I'm bothered by questions of academic integrity, namely:

(1) Do I withdraw entirely, allowing a one-sided, uncontested opinion to be expressed? This is the easiest option.

(2) Do we submit normally, with our names and affiliations, knowing that some opinions expressed are contrary to my own views, and may negatively impact my academic work at a later stage? While uncomfortable, this does seem fair.

(3) Do I remain anonymous, with the partner being the first author? This way we can address the divergence and bring out a contrast in perspectives, without me having to worry about long-term consequences. But I don't know if it is an accepted practice. I have come across questions on anonymity here and here, but these primarily discuss single-author work.

  • 1
    If you "audit" a course are you allowed to publish the results? Is this an "essay" or more of a "report" based on your findings and / or analysis?
    – Solar Mike
    Commented Nov 30, 2018 at 10:25
  • There isn't a restriction, to my knowledge. (If there is, my problem is solved already :) On report vs essay, I'm not sure I understand the distinction as you intend it - but this is intended to be an analysis of existing trends/practices, and evolution of some new insights. Commented Nov 30, 2018 at 10:38
  • Why are you concerned with publication? It isn't typical for school assignments to be published, and certainly not without approval by the authors. Submitting an assignment for a course is not the same as saying you approve it being published. Writing a paper for a course from a perspective that is not your own is not an unusual assignment.
    – Bryan Krause
    Commented Dec 1, 2018 at 3:08

4 Answers 4


Rather than knowing that some opinions expressed are contrary to my own views, you could present both views and clearly label them as such. For instance, you could open by explaining:

The authors opinions differ significantly and each author presents their own opinion below:

Followed by each opinion:

Author Name A: ...

Author Name B: ...

  • This is very interesting. Have you come across a precedent where this has been done? Commented Nov 30, 2018 at 12:27
  • 2
    @user153812 Scientist refers to this as "usually the case," I've certainly seen it, but not frequently (possibly because authors reach consensus).
    – user2768
    Commented Nov 30, 2018 at 13:30
  • I can confirm I've seen this a few times (in econ/finance), but on minor issues of interpretation of the results, rather than methodology.
    – PatrickT
    Commented Nov 30, 2018 at 16:48
  • 1
    For a concrete example, see page xiii of the preface in A Course in Game Theory (Osborne and Rubinstein). It's in some sense a silly debate --- orthogonal to the main point of the text --- but the authors express differing opinions regarding the use of pronouns in the text. They separately present their own sides, then the compromise that was reached.
    – kyle
    Commented Nov 30, 2018 at 18:21
  • 2
    Example (.pdf link) of a paper from parapsychology that does something similar. Rather than divide the discussion into separate sections, it uses a "here are several possible interpretations of these results" format, but the "possible interpretations" include both "author A faked their data" and "author B faked their data", so it's certainly adversarial.
    – A_S00
    Commented Nov 30, 2018 at 21:16

You haven't specified your field of study. I think the answer may depend heavily on whether you are in humanities vs. soft sciences vs. hard sciences. I will give an answer from the "hard" end of the spectrum: I work in applied mathematics.

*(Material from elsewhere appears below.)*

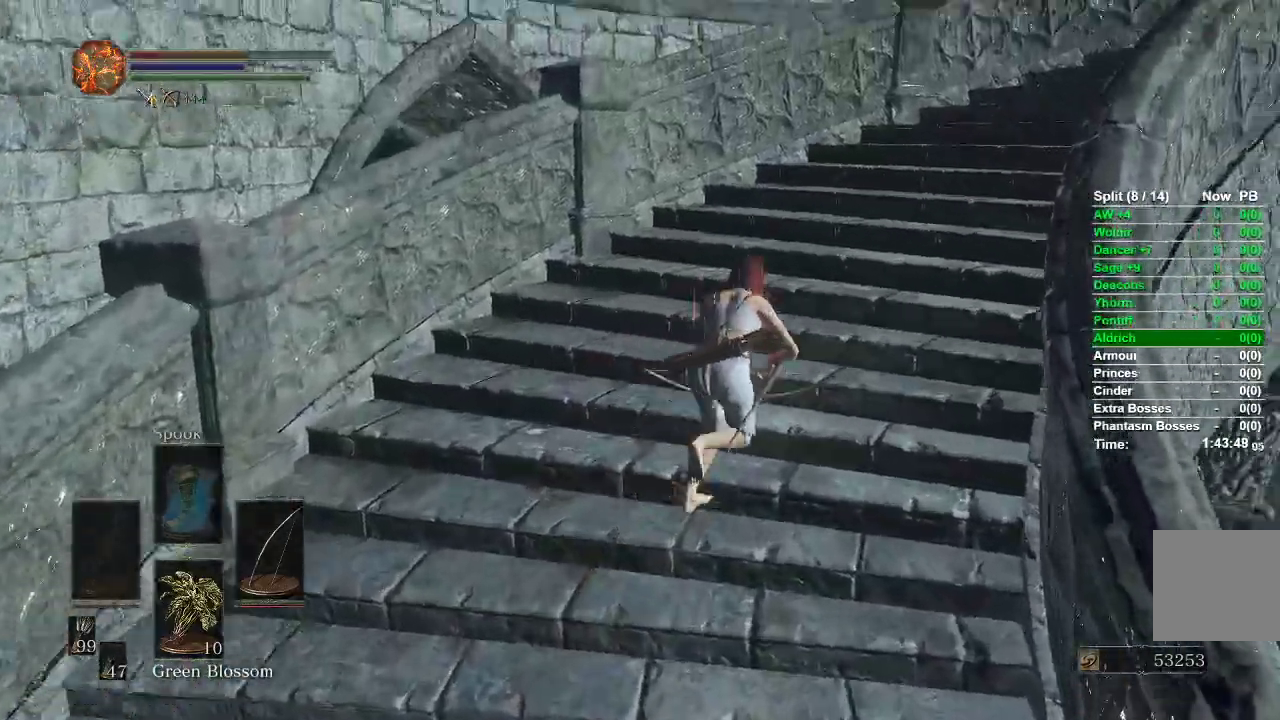
{"dt_ms": 500, "buttons": ["B"], "left_stick": "up-right", "right_stick": "center", "events": [[133, "right_stick", "center"]]}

If I didn't agree with the contents of a paper in a substantial way, I would certainly not consent to be an author of the paper. Authorship implies a belief in the correctness of what is written. I would go with option #1.

If I disagreed with coauthors over minor, subjective points (and this happens) I would work with them to find a way of presenting things that we can both agree on. In math, this often means simply leaving out speculative remarks.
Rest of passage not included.